David Herszenhorn reports in the New York Times that the Moscow judge presiding over the trial of Russian punk band Pussy Riot has found the defendants guilty of hooliganism and sentenced each of them to two years in prison. Herszenhorn reports, “As the judge, Marina Syrova, read the lengthy verdict, hundreds of demonstrators gathered outside the courthouse and shouted, ‘Free Pussy Riot!’” Riot police apparently arrested a good number of protestors, including former chess champion Garry Kasparov. The three defendants, Nadezhda Tolokonnikova, Yekaterina Samutsevich, and Maria Alyokhina, have been in jail since March after staging a performance in the Cathedral of Christ the Savior last February in which they prayed to the Virgin Mary to rid the country of Vladimir V. Putin. Artforum.com has been reporting on the proceedings here.
The Hammer Museum has announced that Meleko Mokgosi is the recipient of the inaugural Mohn Award. The $100,000 award is funded by Los Angeles philanthropists and art collectors Jarl and Pamela Mohn and will be accompanied by a publication of a monograph about Mokgosi’s work. A jury of curators––Cecilia Alemani, curator and director of High Line Art Program; Doryun Chong, associate curator at the Museum of Modern Art; Rita Gonzalez, curator of contemporary art at LACMA; and Anthony Huberman, independent curator and writer––selected five finalists––Simone Forti, Liz Glynn, Meleko Mokgosi, Slanguage, and Erika Vogt. The winner was chosen by visitors to the exhibition through online and onsite voting from June 28 to August 12. Mokgosi, thirty-one, was born in Gaborone, Botswana, and lives and works in Los Angeles.
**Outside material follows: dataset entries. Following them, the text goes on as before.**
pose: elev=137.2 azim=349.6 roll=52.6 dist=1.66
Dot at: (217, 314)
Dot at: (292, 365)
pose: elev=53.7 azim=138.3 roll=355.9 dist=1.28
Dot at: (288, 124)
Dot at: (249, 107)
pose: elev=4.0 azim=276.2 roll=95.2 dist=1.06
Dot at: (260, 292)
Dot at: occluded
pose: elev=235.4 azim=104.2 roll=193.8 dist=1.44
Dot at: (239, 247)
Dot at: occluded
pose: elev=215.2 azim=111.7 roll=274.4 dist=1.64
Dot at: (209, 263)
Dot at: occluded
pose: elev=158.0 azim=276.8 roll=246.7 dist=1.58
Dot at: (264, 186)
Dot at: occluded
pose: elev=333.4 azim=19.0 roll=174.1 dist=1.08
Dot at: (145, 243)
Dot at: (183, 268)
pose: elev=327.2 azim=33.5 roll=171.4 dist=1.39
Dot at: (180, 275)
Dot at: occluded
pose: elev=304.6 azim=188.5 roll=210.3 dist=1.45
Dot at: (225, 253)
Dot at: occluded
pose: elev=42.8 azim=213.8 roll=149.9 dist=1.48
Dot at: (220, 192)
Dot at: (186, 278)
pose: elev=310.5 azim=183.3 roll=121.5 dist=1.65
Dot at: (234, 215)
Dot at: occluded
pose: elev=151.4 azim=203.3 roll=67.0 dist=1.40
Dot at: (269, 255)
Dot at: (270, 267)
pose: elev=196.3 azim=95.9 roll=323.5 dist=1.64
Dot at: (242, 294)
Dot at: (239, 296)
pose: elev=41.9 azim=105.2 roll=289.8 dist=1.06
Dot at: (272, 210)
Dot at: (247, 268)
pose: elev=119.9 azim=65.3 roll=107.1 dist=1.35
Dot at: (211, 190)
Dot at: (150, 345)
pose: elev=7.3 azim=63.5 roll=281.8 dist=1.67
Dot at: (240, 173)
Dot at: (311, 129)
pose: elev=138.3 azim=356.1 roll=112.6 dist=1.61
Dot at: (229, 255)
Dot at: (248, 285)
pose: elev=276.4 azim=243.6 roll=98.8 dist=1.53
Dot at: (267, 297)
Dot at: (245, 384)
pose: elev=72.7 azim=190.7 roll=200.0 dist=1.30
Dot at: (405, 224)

The Baltimore Museum of Art has announced the appointment of Kathryn Wysocki Gunsch as associate curator and head of the department of the arts of Africa, Asia, the Americas, and Pacific Islands. Gunsch has worked as an adjunct instructor of art history at Marymount Manhattan College, Montclair State University, and New York University. She most received her Ph.D. as the Erwin Panofsky Fellow at the Institute of Fine Arts at New York University. Doreen Bolger, director of Baltimore Museum of Art said, “We are thrilled that Kathryn has joined us at such a pivotal moment in the museum’s history. The ambitious $24.5 million renovation currently underway will culminate with the . . . reinstallation of the museum’s outstanding African collection. Kathryn’s leadership of this project will help us bring updated scholarship, fresh educational perspectives, thoughtful design, and innovative uses of technology to better showcase these remarkable objects.”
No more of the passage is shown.